Susan was special. Her laugh and her voice would grab you and keep you. She never met a stranger, nor failed to try to make them a friend. Before she met Tom, who tied her to an anchor, she traveled the world. From age 19 to 24, she made three trips to the Middle East. Along the way, she saw the Netherlands, Italy, and Greece, as well as Israel, Jordan and Egypt. Her first trip was to be with her church, but when every one else cancelled she took off with another group, none of whom she knew. Of course these were the same people she traveled with on her other two trips.
Susan loved to collect, from foreign coins, to Hummel figurines (they proved to be one of the first touch points for her and Tom), to T-shirts from everywhere and everyone. And of course she collected people. some from work, some from travels, and some from the business she started with her husband.
The business is a computer business, and Susan was not remotely interested in computers. But Tom always says, “If you’re not satisfied tell me, and if that doesn’t work, tell Susan. She will fix it!” Customer Service again.
Susan leaves behind a lost Husband, Tom Hall. They met the first week of September in 1980, by mid October, he had asked to marry him. In February, and Tom thinks it was Valentine’s Day, she finally accepted. In July 1984, they were married. It has been a journey, cut short too soon, that has been Wonderful for nearly 40 years.
From the beginning Susan and Tom made it a practice to end each conversation with “I love you.’ Each would expect it, and if not heard, would start all over again to get it said. They even expanded this to their friends, and sometimes by force of a true habit, to perfect strangers.
A service to celebrate the life of Susan Michelle Haywood will be at 11:00am on Saturday, February 15, 2020 at graveside. The Reverend Doctor Bill Jeffries will preside.
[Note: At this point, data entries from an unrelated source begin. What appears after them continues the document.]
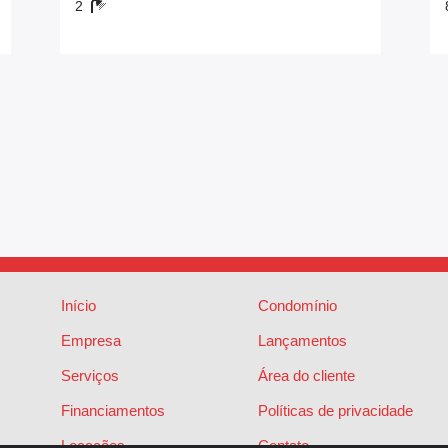
2
Início
Condomínio
Empresa
Lançamentos
Serviços
Área do cliente
Financiamentos
Políticas de privacidade
Locações
Contato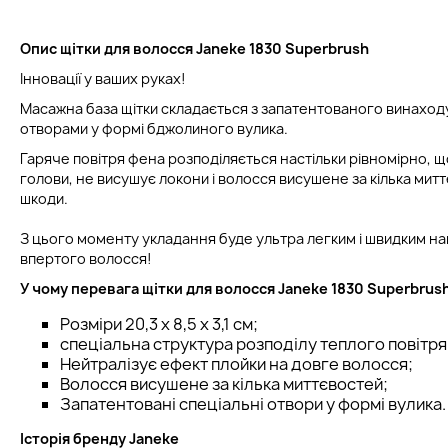
Опис щітки для волосся Janeke 1830 Superbrush
Інновації у ваших руках!
Масажна база щітки складається з запатентованого винаходу
отворами у формі бджолиного вулика.
Гаряче повітря фена розподіляється настільки рівномірно, щ
голови, не висушує локони і волосся висушене за кілька мит
шкоди.
З цього моменту укладання буде ультра легким і швидким нав
впертого волосся!
У чому перевага щітки для волосся Janeke 1830 Superbrus
Розміри 20,3 x 8,5 x 3,1 см;
спеціальна структура розподілу теплого повітря
Нейтралізує ефект плойки на довге волосся;
Волосся висушене за кілька миттєвостей;
Запатентовані спеціальні отвори у формі вулика.
Історія бренду Janeke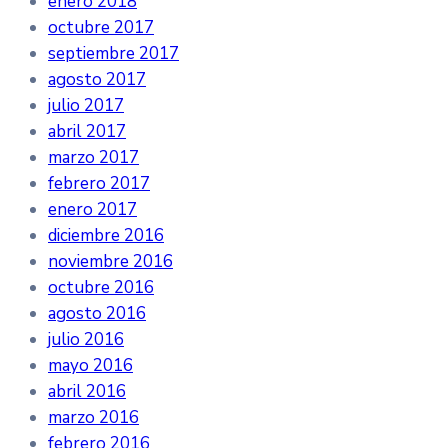
enero 2018
octubre 2017
septiembre 2017
agosto 2017
julio 2017
abril 2017
marzo 2017
febrero 2017
enero 2017
diciembre 2016
noviembre 2016
octubre 2016
agosto 2016
julio 2016
mayo 2016
abril 2016
marzo 2016
febrero 2016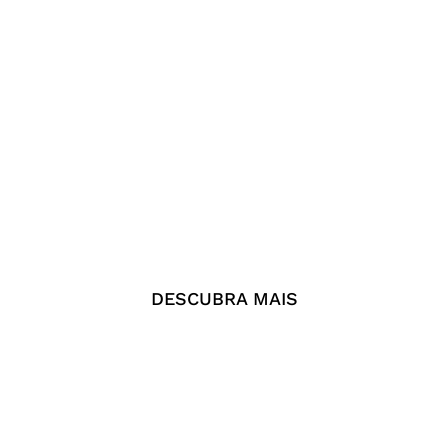
DESCUBRA MAIS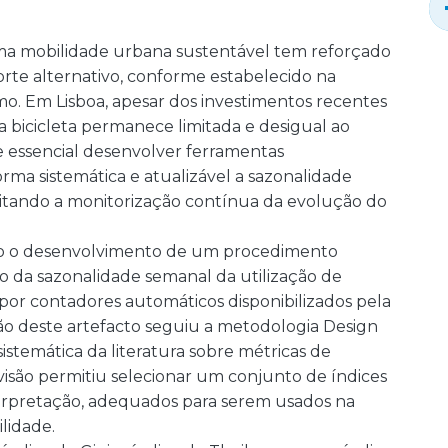
a mobilidade urbana sustentável tem reforçado
orte alternativo, conforme estabelecido na
o. Em Lisboa, apesar dos investimentos recentes
 da bicicleta permanece limitada e desigual ao
e essencial desenvolver ferramentas
ma sistemática e atualizável a sazonalidade
ilitando a monitorização contínua da evolução do
vo o desenvolvimento de um procedimento
 da sazonalidade semanal da utilização de
 por contadores automáticos disponibilizados pela
o deste artefacto seguiu a metodologia Design
istemática da literatura sobre métricas de
visão permitiu selecionar um conjunto de índices
interpretação, adequados para serem usados na
lidade.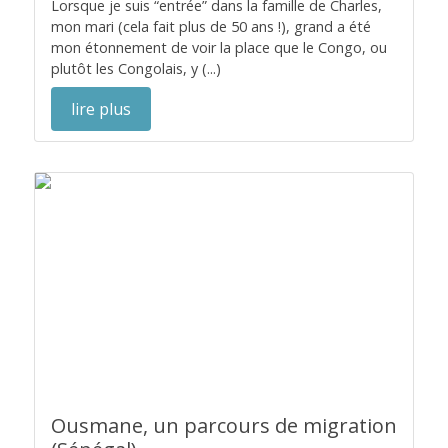
Lorsque je suis “entrée” dans la famille de Charles,
mon mari (cela fait plus de 50 ans !), grand a été
mon étonnement de voir la place que le Congo, ou
plutôt les Congolais, y (...)
lire plus
Ousmane, un parcours de migration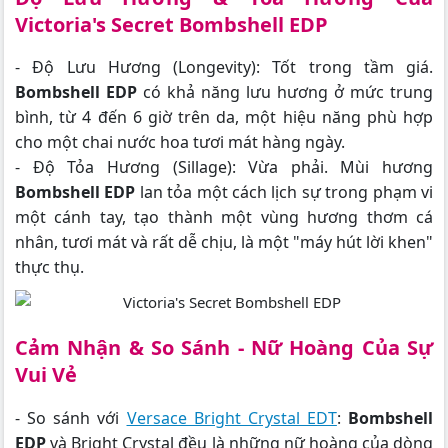
Victoria's Secret Bombshell EDP
- Độ Lưu Hương (Longevity): Tốt trong tầm giá.
Bombshell EDP
có khả năng lưu hương ở mức trung
bình, từ 4 đến 6 giờ trên da, một hiệu năng phù hợp
cho một chai nước hoa tươi mát hàng ngày.
- Độ Tỏa Hương (Sillage): Vừa phải. Mùi hương
Bombshell EDP
lan tỏa một cách lịch sự trong phạm vi
một cánh tay, tạo thành một vùng hương thơm cá
nhân, tươi mát và rất dễ chịu, là một "máy hút lời khen"
thực thụ.
Cảm Nhận & So Sánh - Nữ Hoàng Của Sự
Vui Vẻ
- So sánh với
Versace Bright Crystal EDT
:
Bombshell
EDP
và Bright Crystal đều là những nữ hoàng của dòng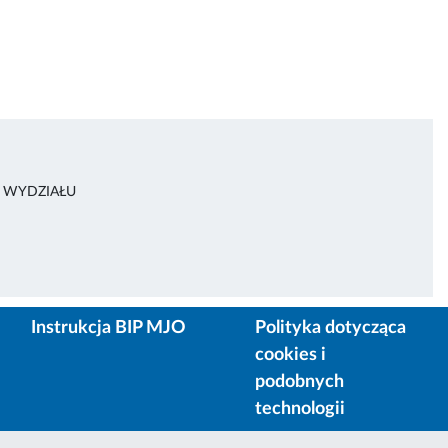
A WYDZIAŁU
Instrukcja BIP MJO
Polityka dotycząca
cookies i
podobnych
technologii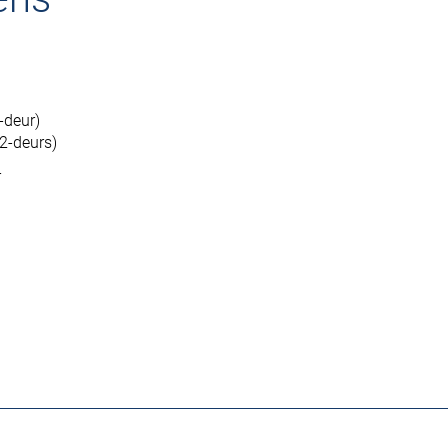
-deur)
2-deurs)
r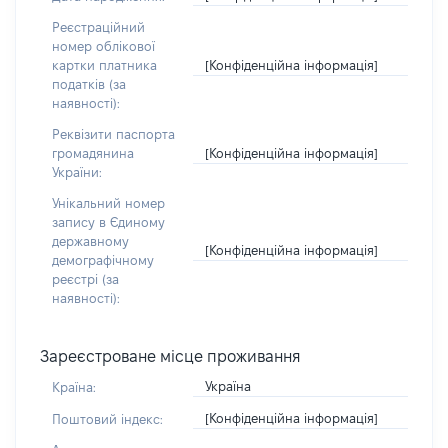
Реєстраційний
номер облікової
[Конфіденційна інформація]
картки платника
податків (за
наявності):
Реквізити паспорта
[Конфіденційна інформація]
громадянина
України:
Унікальний номер
запису в Єдиному
державному
[Конфіденційна інформація]
демографічному
реєстрі (за
наявності):
Зареєстроване місце проживання
Україна
Країна:
[Конфіденційна інформація]
Поштовий індекс: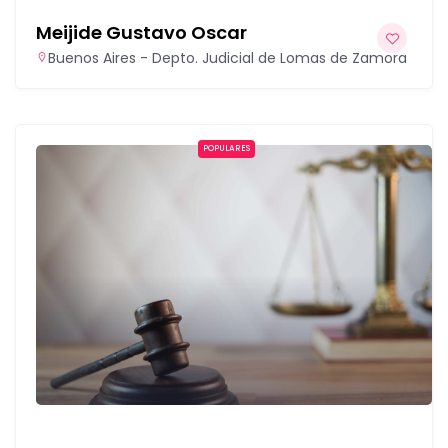
Meijide Gustavo Oscar
Buenos Aires - Depto. Judicial de Lomas de Zamora
POPULARES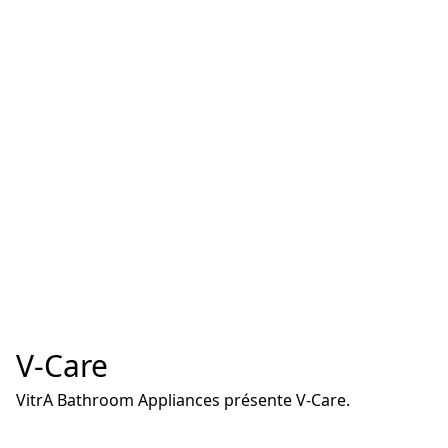
V-Care
VitrA Bathroom Appliances présente V-Care.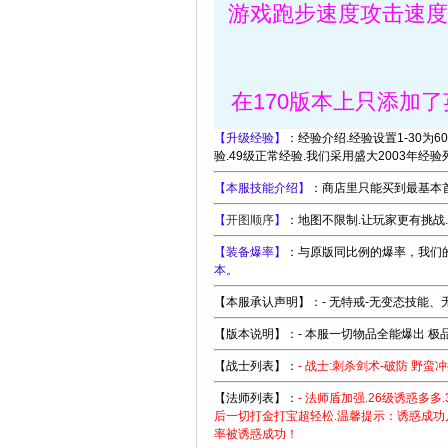
游戏跑步速度攻击速度
在170版本上只添加了
【
升级经验
】
：经验介绍.经验设置1-30为60倍
验.49级正常经验.我们采用盛大2003年经验
【
本服技能介绍
】
：商店里只能买到最基本
【
开图顺序
】
：地图不限制.让玩家更有挑战
【
装备爆率
】
：与原版同比例的爆率，我们
本。
【本服承认声明】：- 无特戒-无变态技能、
【版本说明】：- 本服一切物品全能爆出 极品
【战士列表】：
- 战士:刺杀剑术-破防 野蛮
【法师列表】：
- 法师盾加强.26级诱惑多多
后一切打金打宝超轻松.温馨提示：诱惑成功
率被诱惑成功！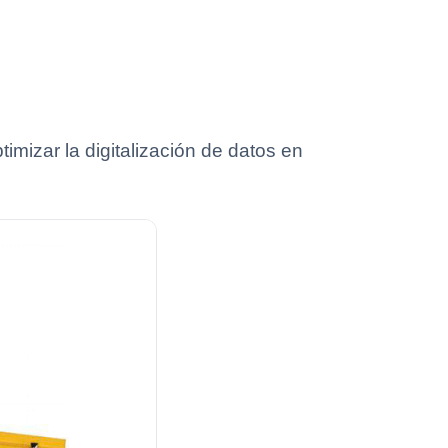
mizar la digitalización de datos en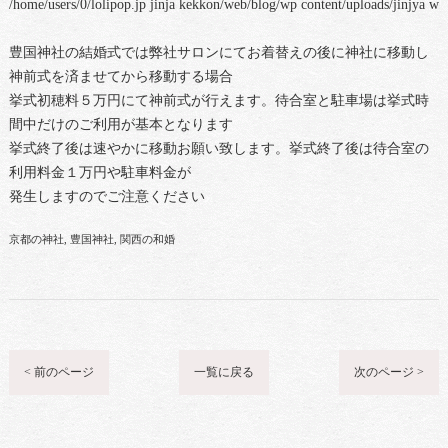
/home/users/0/lolipop.jp jinja kekkon/web/blog/wp content/uploads/jinjya 
豊国神社の結婚式では弊社サロンにてお着替えの後に神社に移動し
神前式を済ませてから移動する場合
挙式初穂料５万円にて神前式が行えます。待合室と駐車場は挙式時
間中だけのご利用が基本となります
挙式終了後は速やかに移動お願い致します。挙式終了後は待合室の
利用料金１万円や駐車料金が
発生しますのでご注意ください
京都の神社
豊国神社
関西の和婚
< 前のページ
一覧に戻る
次のページ >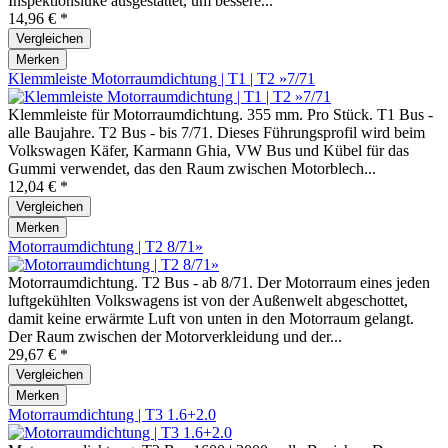
Inspektionsluke ausgestattet, um bessere...
14,96 € *
Vergleichen
Merken
Klemmleiste Motorraumdichtung | T1 | T2 »7/71
Klemmleiste für Motorraumdichtung. 355 mm. Pro Stück. T1 Bus -
alle Baujahre. T2 Bus - bis 7/71. Dieses Führungsprofil wird beim
Volkswagen Käfer, Karmann Ghia, VW Bus und Kübel für das
Gummi verwendet, das den Raum zwischen Motorblech...
12,04 € *
Vergleichen
Merken
Motorraumdichtung | T2 8/71»
Motorraumdichtung. T2 Bus - ab 8/71. Der Motorraum eines jeden
luftgekühlten Volkswagens ist von der Außenwelt abgeschottet,
damit keine erwärmte Luft von unten in den Motorraum gelangt.
Der Raum zwischen der Motorverkleidung und der...
29,67 € *
Vergleichen
Merken
Motorraumdichtung | T3 1.6+2.0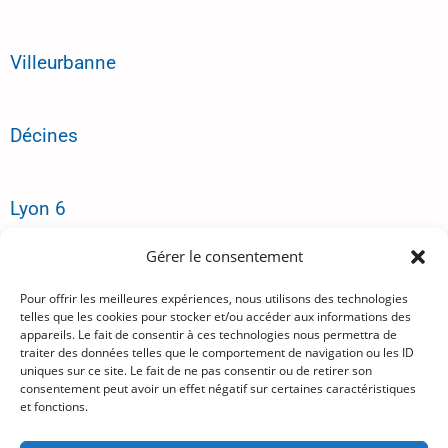
Villeurbanne
Décines
Lyon 6
Gérer le consentement
Plan du site
Pour offrir les meilleures expériences, nous utilisons des technologies
telles que les cookies pour stocker et/ou accéder aux informations des
appareils. Le fait de consentir à ces technologies nous permettra de
Tarifs
traiter des données telles que le comportement de navigation ou les ID
uniques sur ce site. Le fait de ne pas consentir ou de retirer son
consentement peut avoir un effet négatif sur certaines caractéristiques
et fonctions.
Lexique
The address of Charlotte Memorial Gardens is:
7632 Hood Road
Charlotte, NC 28215
Robertson Funeral and Cremation Society, and the Charlotte Memorial Gardens have provided assistance to the bereaved.
In lieu of flowers, Tom requests that you donate to the charity of your choice. If you cannot decide, choose one of Susan’s. They include St. Jude Children’s Hospital, The Make a Wish Foundation, Your local Humane Society, or The ASPCA. But mostly, give Love. Let your family, your friends, and those you touch in your daily life, know just how special, and how loved they are. There is no greater gift.
How do I love thee? Let me count the ways.
I love thee to the depth and breadth and height
My soul can reach, when feeling out of sight
For the ends of being and ideal grace.
I love thee to the level of every day’s
Most quiet need, by sun and candle-light.
I love thee freely, as men strive for right.
I love thee purely, as they turn from praise.
I love thee with the passion put to use
In my old griefs, and with my childhood’s faith.
I love thee with a love I seemed to lose
With my lost saints. I love thee with the breath,
Smiles, tears, of all my life; and, if God choose,
I shall but love thee better after death.